Reading text>
○ ○ ○ ○ ○ ○ ○
According to a preferably exemplary embodiment of the present invention, the guide member may further include a center pin so as to extend to a part of the fluid path plate between the inlet and the outlet from a center of the fluid path plate. The center pin can provide mechanical stability through the net-shaped structure of the fluid path plate. The center pin may have a first length, the fluid path plate may extend toward the opposite side of the fluid path plate while having a second length, and a ratio of the first length to the second length may have a range of 1:2 to 1:3. With such a range, stability can be optimized.
Preferably, the center pin may have a rounded tip, and the circular member may be disposed close to the inlet of the fluid path plate. Such a structure increases turbulence in the coolant flow, thereby improving cooling efficiency.
According to a preferable exemplary embodiment of the present invention, the inlet and the outlet may be disposed on a long side of the fluid path plate. Accordingly, a cooling route may be extended.
According to another aspect of the present invention, the battery module may include the housing, and the first cooling channel and the second cooling channel may be disposed in a bottom of the housing. Accordingly, the bottom of the battery cell can be cooled by the coolant, thereby improving cooling efficiency.
○ ○ ○ ○ ○ ○ ○
Stored records>
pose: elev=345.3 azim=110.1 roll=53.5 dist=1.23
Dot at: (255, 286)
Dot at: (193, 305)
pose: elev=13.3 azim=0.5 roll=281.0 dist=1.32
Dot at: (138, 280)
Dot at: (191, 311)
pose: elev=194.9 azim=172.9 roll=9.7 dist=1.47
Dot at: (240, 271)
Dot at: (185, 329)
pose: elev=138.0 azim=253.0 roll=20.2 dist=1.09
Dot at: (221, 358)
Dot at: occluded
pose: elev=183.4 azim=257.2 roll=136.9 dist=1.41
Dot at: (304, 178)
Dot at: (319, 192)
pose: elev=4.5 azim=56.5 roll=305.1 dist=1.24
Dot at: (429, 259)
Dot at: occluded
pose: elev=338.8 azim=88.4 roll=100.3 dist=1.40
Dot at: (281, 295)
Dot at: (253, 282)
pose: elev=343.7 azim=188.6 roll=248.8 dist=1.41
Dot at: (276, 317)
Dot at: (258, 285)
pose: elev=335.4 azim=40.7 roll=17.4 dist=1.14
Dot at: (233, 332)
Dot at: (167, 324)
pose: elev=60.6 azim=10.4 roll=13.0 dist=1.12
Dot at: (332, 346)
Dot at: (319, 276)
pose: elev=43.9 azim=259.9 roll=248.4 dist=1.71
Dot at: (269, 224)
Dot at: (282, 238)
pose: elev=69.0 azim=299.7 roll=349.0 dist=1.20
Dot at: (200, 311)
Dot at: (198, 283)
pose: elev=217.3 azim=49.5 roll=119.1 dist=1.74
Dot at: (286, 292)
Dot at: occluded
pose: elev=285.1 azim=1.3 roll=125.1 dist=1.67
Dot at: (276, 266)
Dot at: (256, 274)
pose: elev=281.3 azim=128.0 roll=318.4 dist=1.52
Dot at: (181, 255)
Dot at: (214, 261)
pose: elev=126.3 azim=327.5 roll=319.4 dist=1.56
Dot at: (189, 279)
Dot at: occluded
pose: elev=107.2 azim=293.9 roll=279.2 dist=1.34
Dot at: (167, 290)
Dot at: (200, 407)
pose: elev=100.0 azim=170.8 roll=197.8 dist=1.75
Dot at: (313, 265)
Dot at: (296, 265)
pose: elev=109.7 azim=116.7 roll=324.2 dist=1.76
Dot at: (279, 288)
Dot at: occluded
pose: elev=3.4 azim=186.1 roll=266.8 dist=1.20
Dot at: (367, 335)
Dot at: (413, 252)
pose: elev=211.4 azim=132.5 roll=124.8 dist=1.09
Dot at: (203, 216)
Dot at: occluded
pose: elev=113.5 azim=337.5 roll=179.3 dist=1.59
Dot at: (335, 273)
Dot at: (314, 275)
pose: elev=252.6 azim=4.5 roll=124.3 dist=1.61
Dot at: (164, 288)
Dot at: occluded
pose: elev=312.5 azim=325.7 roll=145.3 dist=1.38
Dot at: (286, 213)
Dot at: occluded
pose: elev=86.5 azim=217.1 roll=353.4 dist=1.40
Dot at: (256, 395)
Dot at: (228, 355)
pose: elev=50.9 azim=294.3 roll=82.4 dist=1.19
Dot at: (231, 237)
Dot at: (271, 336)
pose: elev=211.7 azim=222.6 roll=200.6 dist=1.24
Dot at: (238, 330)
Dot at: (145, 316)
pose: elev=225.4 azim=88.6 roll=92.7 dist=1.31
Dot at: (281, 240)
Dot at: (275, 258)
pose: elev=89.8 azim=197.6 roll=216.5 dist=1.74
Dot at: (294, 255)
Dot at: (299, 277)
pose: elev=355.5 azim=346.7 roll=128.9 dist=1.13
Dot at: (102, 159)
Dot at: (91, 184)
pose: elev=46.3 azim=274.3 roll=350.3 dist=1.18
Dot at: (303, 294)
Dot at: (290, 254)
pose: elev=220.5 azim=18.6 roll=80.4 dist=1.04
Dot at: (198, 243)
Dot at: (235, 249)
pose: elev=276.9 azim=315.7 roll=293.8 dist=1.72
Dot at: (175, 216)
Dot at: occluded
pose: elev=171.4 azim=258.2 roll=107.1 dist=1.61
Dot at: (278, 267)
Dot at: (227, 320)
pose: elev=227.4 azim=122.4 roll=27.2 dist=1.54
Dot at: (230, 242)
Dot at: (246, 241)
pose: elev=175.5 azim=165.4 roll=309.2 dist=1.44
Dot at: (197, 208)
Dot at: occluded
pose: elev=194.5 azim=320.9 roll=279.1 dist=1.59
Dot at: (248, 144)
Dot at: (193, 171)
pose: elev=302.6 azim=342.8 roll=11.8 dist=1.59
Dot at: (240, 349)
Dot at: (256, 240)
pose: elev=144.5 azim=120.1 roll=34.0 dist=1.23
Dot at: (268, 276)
○ ○ ○ ○ ○ ○ ○
Aim of the exercise> In the battery cooling text, where may the inlet and the outlet be disposed?

Answer to the task> On a long side of the fluid path plate.